── Data for the task

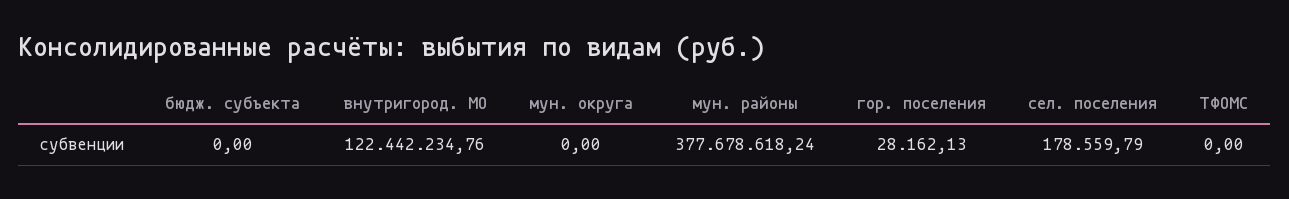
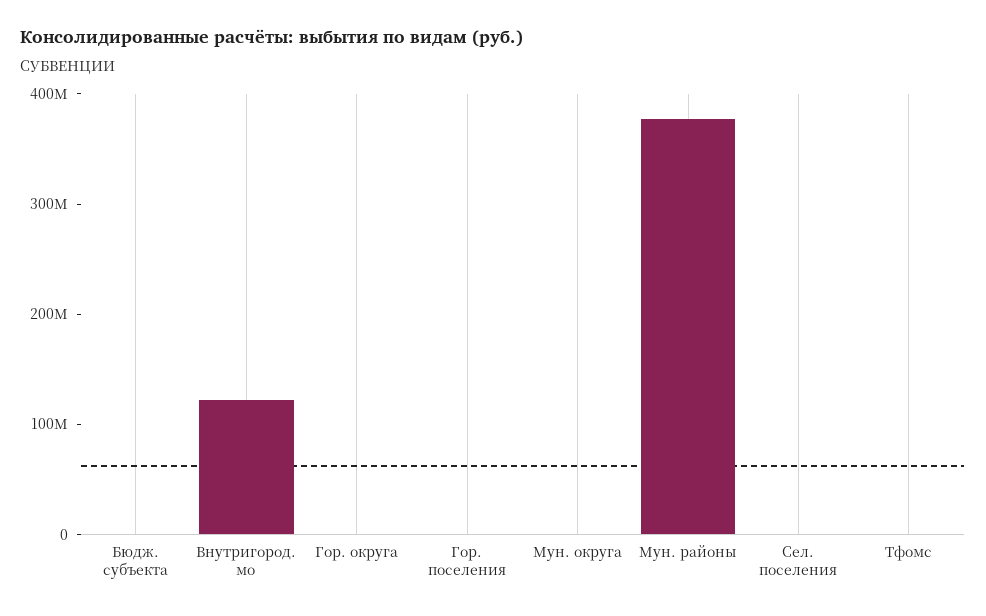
  {
    "бюдж. субъекта": 0,
    "внутригород. МО": 122442234.76,
    "мун. округа": 0,
    "мун. районы": 377678618.24,
    "гор. поселения": 28162.13,
    "сел. поселения": 178559.79,
-   "ТФОМС": 0
+   "ТФОМС": 0,
+   "Гор. округа": 0
  }

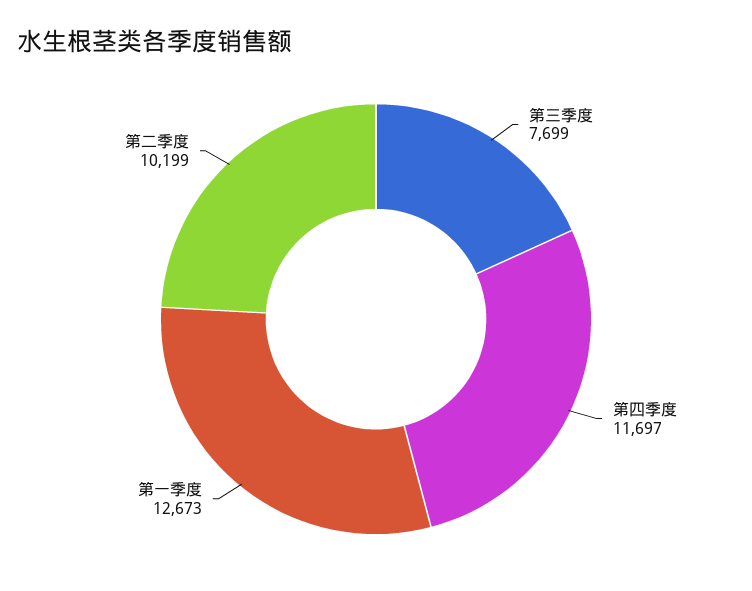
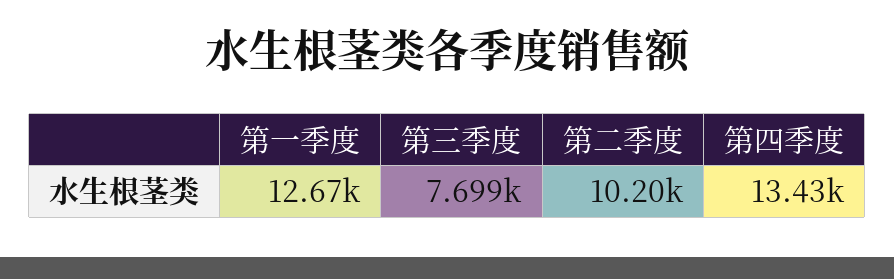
  {
    "第三季度": 7699,
-   "第四季度": 11697,
+   "第四季度": 13430,
    "第一季度": 12673,
    "第二季度": 10199
  }

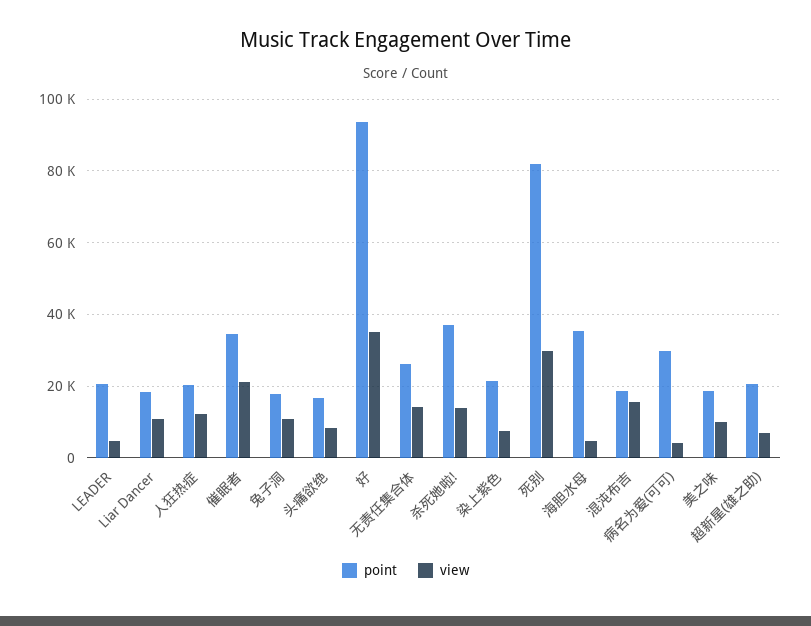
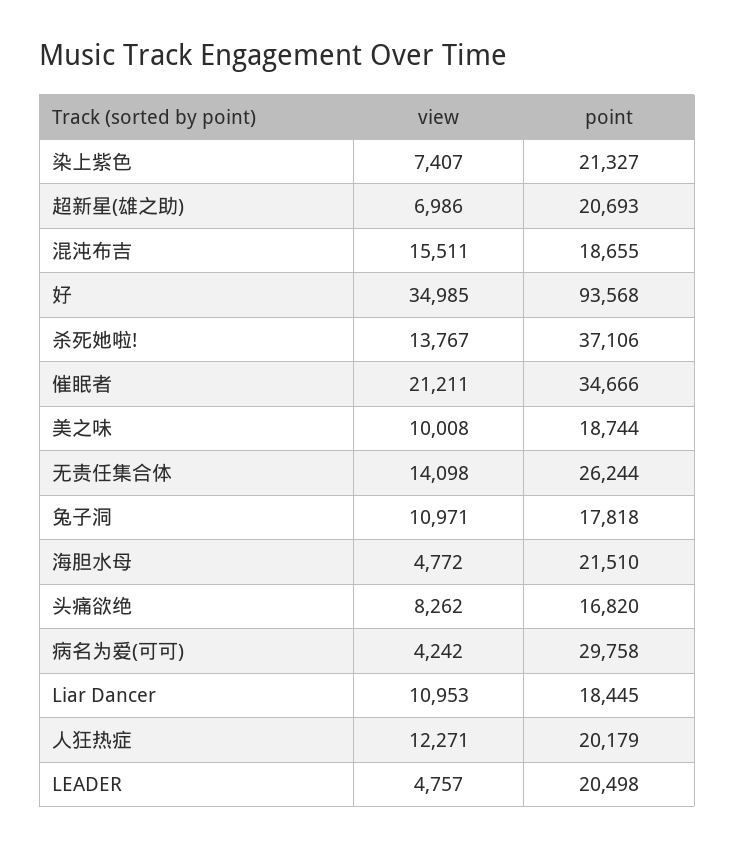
  {
    "point": {
      "LEADER": 20498,
      "Liar Dancer": 18445,
      "人狂热症": 20179,
      "催眠者": 34666,
      "兔子洞": 17818,
      "头痛欲绝": 16820,
      "好": 93568,
      "无责任集合体": 26244,
      "杀死她啦!": 37106,
      "染上紫色": 21327,
-     "死别": 82000,
-     "海胆水母": 36000,
+     "海胆水母": 21510,
      "混沌布吉": 18655,
      "病名为爱(可可)": 29758,
      "美之味": 18744,
      "超新星(雄之助)": 20693
    },
    "view": {
      "LEADER": 4757,
      "Liar Dancer": 10953,
      "人狂热症": 12271,
      "催眠者": 21211,
      "兔子洞": 10971,
      "头痛欲绝": 8262,
      "好": 34985,
      "无责任集合体": 14098,
      "杀死她啦!": 13767,
      "染上紫色": 7407,
-     "死别": 30000,
      "海胆水母": 4772,
      "混沌布吉": 15511,
      "病名为爱(可可)": 4242,
      "美之味": 10008,
      "超新星(雄之助)": 6986
    }
  }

────

Task prompt:
For every line above with the word "Dancer" in it, make a copy.

Response area:
      "Liar Dancer": 18445,
      "Liar Dancer": 10953,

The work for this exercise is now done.